This blog originally appeared on The Huffington Post.
The Institutionalizing Community Health Conference 2017 has a number of interesting sessions on community-based human resources for health – on community health workers (CHWs), volunteers, and health auxiliaries. Some of these discussions have been going on in the global community for a long time. And if we think clearly, some might be ready to be resolved.
The CHW reference guide suggests a classification of CHWs in four groups to clarify what we are talking about. I’ll simplify it even further for readers of this blog: let’s consider that one type of community-based worker — call them CHWs — is progressively moving toward more professionalization. They have more training, more time spent on services and activities, more income, and more integration with healthcare systems. Meanwhile, another type of worker – call them community health volunteers (CHWs) – is lesser-qualified, lesser-cost (or no cost), lesser control, and spending less time.
The value of volunteers for the advancement of national health strategies is problematic. On one hand, volunteers are by definition cheap. On the other hand, volunteer fatigue, turnover, and capacity issues can become serious constraints. Rights-based advocates also legitimately argue that requiring work for free is not ethical. But effectively organized, supported and managed volunteer efforts can yield impact, and volunteers can find motivations for continued engagement in spite of the absence of remuneration.
They allow a scale of intervention and reach in the community that trained and paid CHWs would struggle to achieve on their own. The examples abound: from Ethiopia’s Health Extension Workers plus Health Development Army model, to Ghana’s Community-Based Health Planning and Services model, to the Care Group, and participatory women’s groups. There is an abundance of models that can all be qualified as “dual models” – some type of paid professional CHW working with neighbors in the community, called CHVs.
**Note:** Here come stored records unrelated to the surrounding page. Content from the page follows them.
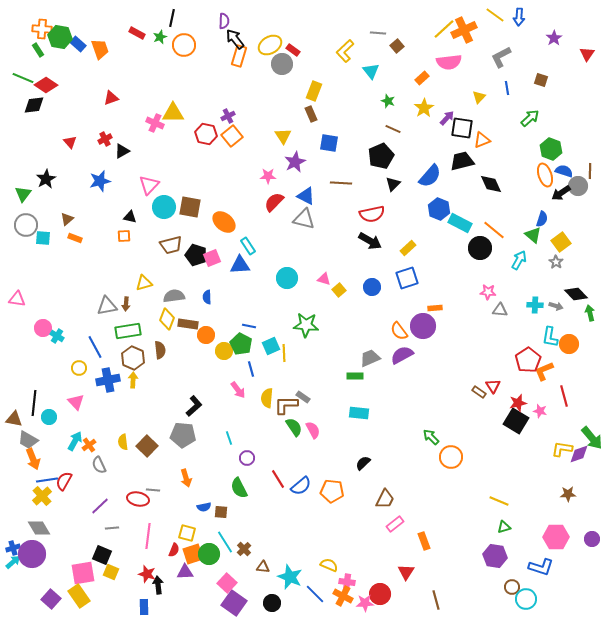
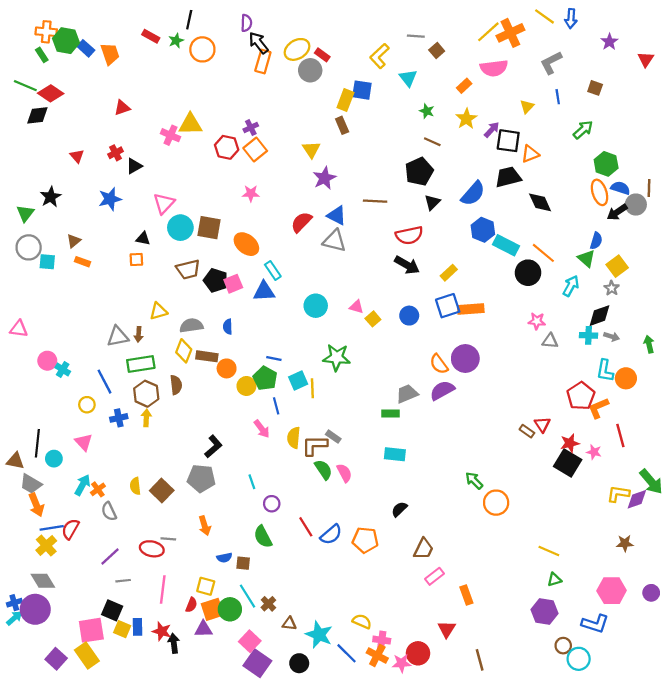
blue square: (329, 143) -> (362, 90), moved
pink star: (268, 176) -> (251, 194), moved
black diamond: (576, 294) -> (600, 316), moved, turned -65
orange rectangle: (435, 308) -> (471, 309), moved, size x1.6
blue cross: (108, 380) -> (119, 418), size x0.7
blue rectangle: (144, 607) -> (137, 627), moved

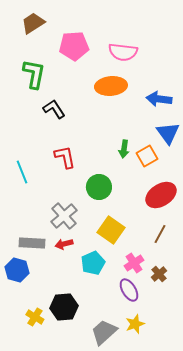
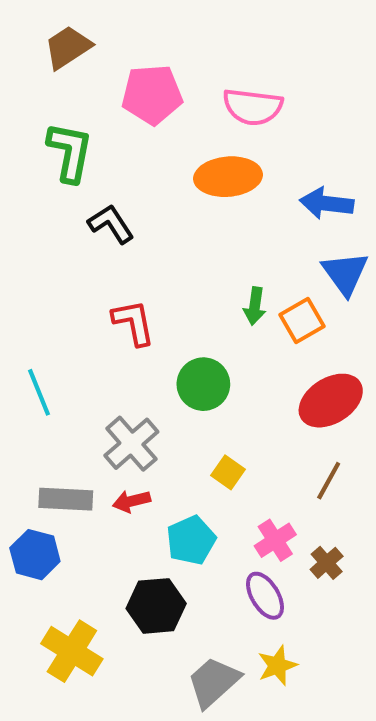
cyan line: (22, 172) -> (39, 392), moved
yellow square: (111, 230) -> (228, 472), size x0.6
black hexagon: (64, 307) -> (156, 606), moved
yellow cross: (35, 317) -> (72, 651), size x1.6

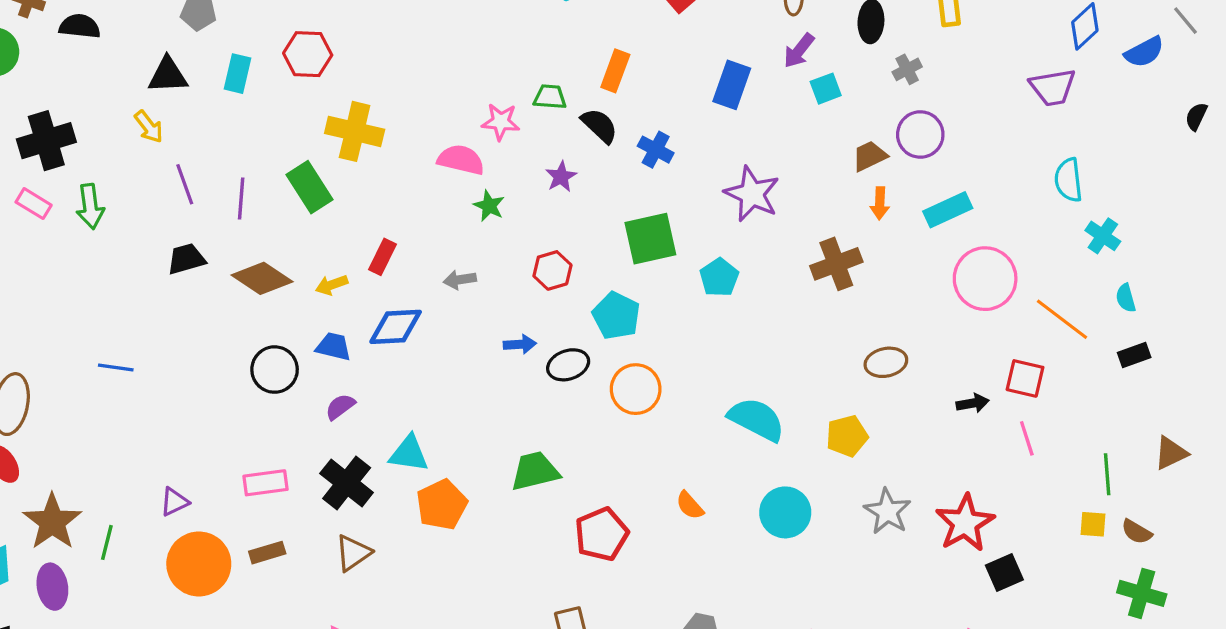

I offer that we can solve the quandary about volunteers by changing perspective and the nature of the question. Let’s think, for a moment, from a community-centric perspective.
Regardless of the issue — economic, educational, vocational, health — kin and neighbor relationships and social networks (the in-real-life kind), are an important way in which households and parents resolve problems (including access to health care and promotion of healthy behaviors). Anytime a mother-in-law helps a young mother with her newborn, anytime a neighbor provides a meal to a young mother, anytime a women’s cooperative group discusses the health problem of one of its members or develops a plan for emergency transport, and anytime someone lends a car, volunteerism is at play.
When that volunteerism doesn’t take place, a community may lack crucial social capital, and will face major constraints in resolving issues, including health issues. You don’t need to fixate on low- and middle-income countries to understand that. When the 2003 heatwave in France killed thousands of vulnerable senior citizens, for example, it was not because of a poor health infrastructure. (It was ranked #1 by the World Health Organization in 2000, in fact.) It was due to an absence of social ties and neighborly attention. The response of the health system was to ask for more social engagement from families and neighbors, more volunteerism, and more ability of social workers (who fulfill many CHW roles) to engage with these volunteers.
So, if volunteerism is part and parcel of a viable, livable, healthy community, the question for health planners must change. It can no longer be: “Should we use volunteers?” It must be: “Since volunteering is central to the life of the community and to its health, how could we not build upon this tremendous human capital?” And also: “What relationships and partnerships do we need to form to mobilize and inform this human and social capital to achieve our health goals?”
Throughout the conference, look for the sessions where adaptive models are presented, especially when they combine a professional cadre of close-to-community health workers and partnership strategies that tap into communities and households themselves to promote and protect their own health. From a resilience and adaptive community health response perspective, I’ll personally keep a close eye on these “dual models.”